Una storia da leggere con calma, staccandosi per un momento dagli impegni del quotidiano. Una testimonianza di amore incondizionato e di attaccamento per Madre Terra. Voliamo virtualmente al confine tra Canada e Alaska, dove vivono gli indigeni Lax Kw’alaams: nelle loro terre verrà costruito l'impianto per la produzione di gas naturale liquefatto Pacific Northwest. È stato offerto loro un mega risarcimento di un miliardo di dollari da parte della società petrolifera Petronas, ma i Lax Kw’alaams hanno rifiutato.
L'offerta comprendeva esattamente un miliardo cash in 40 anni e altri 108 milioni in terre, pari a 320mila dollari per ogni indigeno. Un NO che suona ancora più forte se si pensa che è il simbolo della Natura contro i veleni umani, dell'amore per la terra contro quello delle multinazionali per il denaro.

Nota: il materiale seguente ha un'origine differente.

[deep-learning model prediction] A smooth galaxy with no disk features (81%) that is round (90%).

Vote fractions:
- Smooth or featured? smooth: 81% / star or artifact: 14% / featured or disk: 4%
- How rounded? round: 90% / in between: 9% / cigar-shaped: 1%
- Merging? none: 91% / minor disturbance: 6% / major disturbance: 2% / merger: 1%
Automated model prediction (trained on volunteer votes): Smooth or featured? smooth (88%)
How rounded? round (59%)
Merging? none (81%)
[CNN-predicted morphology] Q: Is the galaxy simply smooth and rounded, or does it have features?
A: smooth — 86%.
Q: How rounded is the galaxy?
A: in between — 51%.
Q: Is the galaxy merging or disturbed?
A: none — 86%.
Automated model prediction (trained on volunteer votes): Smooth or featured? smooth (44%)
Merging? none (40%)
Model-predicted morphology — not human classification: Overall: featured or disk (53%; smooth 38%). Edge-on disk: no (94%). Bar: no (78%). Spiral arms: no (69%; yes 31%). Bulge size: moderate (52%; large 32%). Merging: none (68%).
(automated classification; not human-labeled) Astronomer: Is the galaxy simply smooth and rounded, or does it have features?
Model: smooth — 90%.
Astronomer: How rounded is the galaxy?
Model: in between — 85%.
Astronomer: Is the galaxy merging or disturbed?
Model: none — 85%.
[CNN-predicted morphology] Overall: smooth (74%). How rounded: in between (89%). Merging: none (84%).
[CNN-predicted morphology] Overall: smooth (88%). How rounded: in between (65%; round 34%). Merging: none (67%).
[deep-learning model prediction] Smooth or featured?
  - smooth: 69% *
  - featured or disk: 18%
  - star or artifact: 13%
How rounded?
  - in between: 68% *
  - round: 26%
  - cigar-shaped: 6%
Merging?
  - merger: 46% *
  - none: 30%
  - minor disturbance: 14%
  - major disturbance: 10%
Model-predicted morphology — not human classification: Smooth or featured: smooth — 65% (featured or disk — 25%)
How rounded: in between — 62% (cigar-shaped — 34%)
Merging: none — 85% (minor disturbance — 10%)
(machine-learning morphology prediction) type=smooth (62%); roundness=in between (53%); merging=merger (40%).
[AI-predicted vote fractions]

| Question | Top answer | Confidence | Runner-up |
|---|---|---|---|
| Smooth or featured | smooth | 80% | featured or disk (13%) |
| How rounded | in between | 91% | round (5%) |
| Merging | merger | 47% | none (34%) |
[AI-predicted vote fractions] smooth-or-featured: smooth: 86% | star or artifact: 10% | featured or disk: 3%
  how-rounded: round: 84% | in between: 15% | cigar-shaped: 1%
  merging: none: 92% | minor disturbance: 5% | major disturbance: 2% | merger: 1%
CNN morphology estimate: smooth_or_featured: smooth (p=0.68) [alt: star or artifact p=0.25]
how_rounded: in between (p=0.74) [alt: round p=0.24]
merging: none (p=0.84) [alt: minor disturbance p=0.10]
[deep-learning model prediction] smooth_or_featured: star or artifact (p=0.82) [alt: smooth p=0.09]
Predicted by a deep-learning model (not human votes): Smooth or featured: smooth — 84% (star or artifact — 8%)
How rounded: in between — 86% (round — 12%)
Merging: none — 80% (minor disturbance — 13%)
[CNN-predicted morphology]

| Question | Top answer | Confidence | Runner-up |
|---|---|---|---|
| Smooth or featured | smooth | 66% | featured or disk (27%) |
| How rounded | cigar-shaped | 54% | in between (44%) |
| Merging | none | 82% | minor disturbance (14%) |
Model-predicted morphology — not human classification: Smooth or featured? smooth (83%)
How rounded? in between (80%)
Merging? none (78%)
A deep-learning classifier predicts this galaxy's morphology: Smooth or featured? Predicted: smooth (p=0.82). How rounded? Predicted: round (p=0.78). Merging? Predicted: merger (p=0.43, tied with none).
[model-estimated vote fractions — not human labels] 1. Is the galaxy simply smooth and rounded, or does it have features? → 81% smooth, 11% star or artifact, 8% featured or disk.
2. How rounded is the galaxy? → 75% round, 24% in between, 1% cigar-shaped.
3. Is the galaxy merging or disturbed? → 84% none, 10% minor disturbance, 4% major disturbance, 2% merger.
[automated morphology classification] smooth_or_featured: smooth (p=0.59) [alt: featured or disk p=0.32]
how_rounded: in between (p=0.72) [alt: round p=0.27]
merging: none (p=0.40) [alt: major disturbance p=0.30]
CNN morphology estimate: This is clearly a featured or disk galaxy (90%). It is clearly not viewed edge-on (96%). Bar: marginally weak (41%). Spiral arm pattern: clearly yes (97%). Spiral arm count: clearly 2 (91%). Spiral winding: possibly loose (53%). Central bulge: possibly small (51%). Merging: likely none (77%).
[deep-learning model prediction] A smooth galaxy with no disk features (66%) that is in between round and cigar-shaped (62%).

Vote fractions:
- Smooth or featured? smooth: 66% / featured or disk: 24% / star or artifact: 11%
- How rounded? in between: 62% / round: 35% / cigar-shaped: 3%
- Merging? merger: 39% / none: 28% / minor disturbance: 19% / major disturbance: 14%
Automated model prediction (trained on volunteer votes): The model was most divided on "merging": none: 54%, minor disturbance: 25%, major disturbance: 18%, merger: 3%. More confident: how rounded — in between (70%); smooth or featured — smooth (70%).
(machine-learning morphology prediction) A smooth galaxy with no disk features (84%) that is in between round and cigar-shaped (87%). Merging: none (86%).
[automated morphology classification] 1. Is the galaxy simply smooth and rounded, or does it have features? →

Bastano le parole del grande capo Stewart Phillip a far capire come il denaro sia nulla se rapportato al valore degli ecosistemi naturali, di cui gli indigeni si porgono a tutela:
I nostri anziani ci ricordano che il denaro è come la polvere che viene soffiata via velocemente dal vento, mentre la terra è per sempre” ha detto al quotidiano canadese The Globe and Mail.
Facciamo un passo indietro e ripercorriamo la storia che si snoda attorno al progetto del gruppo Pacific Northwest Lng (Pnw Lng), un piano che prevede un investimento da 11,4 miliardi di dollari per la realizzazione di una struttura dedicata alla trasformazione del gas naturale in gas naturale liquido e poi al trasporto in Asia via mare lungo un gasdotto di 950 chilometri. Non è un errore: quasi 1000 km.
La struttura partirebbe dall'isola Lelu e dal Flora Bank, un banco di sabbia che la marea a volta nasconde sull'estuario del fiume Skeena. E qui si aggancia la vicenda dei Lax Kw’alaams che rivendicano queste aree come indigene. Il fiume Skeena è l'antichissima casa di questa comunità formata da 3.600 persone, che hanno accesso esclusivo alle risorse naturali.
firstnation
Spiegano gli indigeni che il significato della foce del fiume Skeena non può essere sottovalutato e che i Kw'alaams Lax sono vincolati dalla legge tradizionale che coinvolge anche le altre comunità a proteggere le risorse naturali per le generazioni future.
In base alla legge canadese, Petronas, proprietario di maggioranza del gruppo Pacific Northwest Lng, doveva avviare le consultazioni con la comunità indigena. Così ha fatto. Ma i Lax Kw’alaams hanno rifiutato all'unanimità l'enorme risarcimento offerto, rivendicando il diritto sancito dall’articolo 10 della Dichiarazione dei diritti dei popoli indigeni delle Nazioni Unite. E in un comunicato spiegano:
“ Speriamo che il pubblico riconosca il consenso unanime della comunità (dove l'unanimità è l'eccezione) nei confronti di un progetto in cui alla comunità stessa è fatta un'offerta al di sopra di un miliardo di dollari. Non è un problema di soldi ma una questione ambientale e culturale”.
Per il progetto, gli indigeni saranno esclusi dall’isola Lelu, da cui ricavano tradizionalmente piante e medicine tradizionali. Non si tratta solo di diritti delle popolazioni indigene ma di un'intera comunità che non vuole sacrificare i propri luoghi per gli interessi delle multinazionali. La consultazione per il progetto è stata rivolta a cinque gruppi indigeni ma solo i Lax Kw’alaams hanno rifiutato ogni compromesso pur essendosi detti aperti al dialogo e al confronto.
Peccato però che intanto il governo provinciale abbia rinnovato il proprio impegno nel progetto, firmando un accordo con Pacific Northwest Lng per uno dei 19 progetti nella Columbia Britannica. L'ultima parola spetta ora alla Canadian Environmental Assessment Agency, che si pronuncerà in autunno.